**Listed records:**
[Start of Attachment]
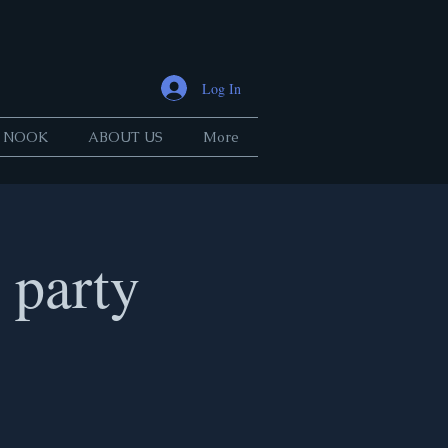
Log In
 NOOK
ABOUT US
More
party
.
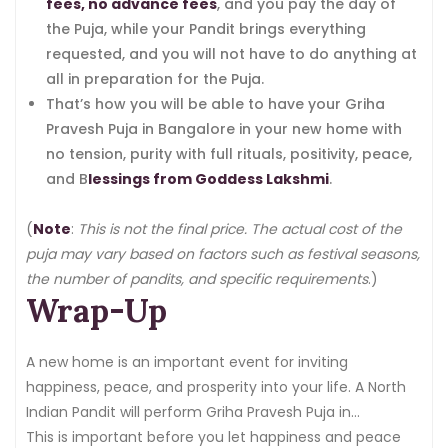
fees, no advance fees
, and you pay the day of
the Puja, while your Pandit brings everything
requested, and you will not have to do anything at
all in preparation for the Puja.
That’s how you will be able to have your Griha
Pravesh Puja in Bangalore in your new home with
no tension, purity with full rituals, positivity, peace,
and B
lessings from Goddess Lakshmi
.
(
Note
:
This is not the final price. The actual cost of the
puja may vary based on factors such as festival seasons,
the number of pandits, and specific requirements
.)
Wrap-Up
A new home is an important event for inviting
happiness, peace, and prosperity into your life. A North
Indian Pandit will perform Griha Pravesh Puja in
Bangalore, where every ritual is performed as per
This is important before you let happiness and peace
[End of Attachment]
**Task to complete:** Transcribe, from the records above, the first line and every line after it up to and including the line with "Pravesh Puja in Bangalore"; omit pictures.

**Solution to the exercise:**
Log In
 NOOK
ABOUT US
More
party
.
fees, no advance fees
, and you pay the day of
the Puja, while your Pandit brings everything
requested, and you will not have to do anything at
all in preparation for the Puja.
That’s how you will be able to have your Griha
Pravesh Puja in Bangalore in your new home with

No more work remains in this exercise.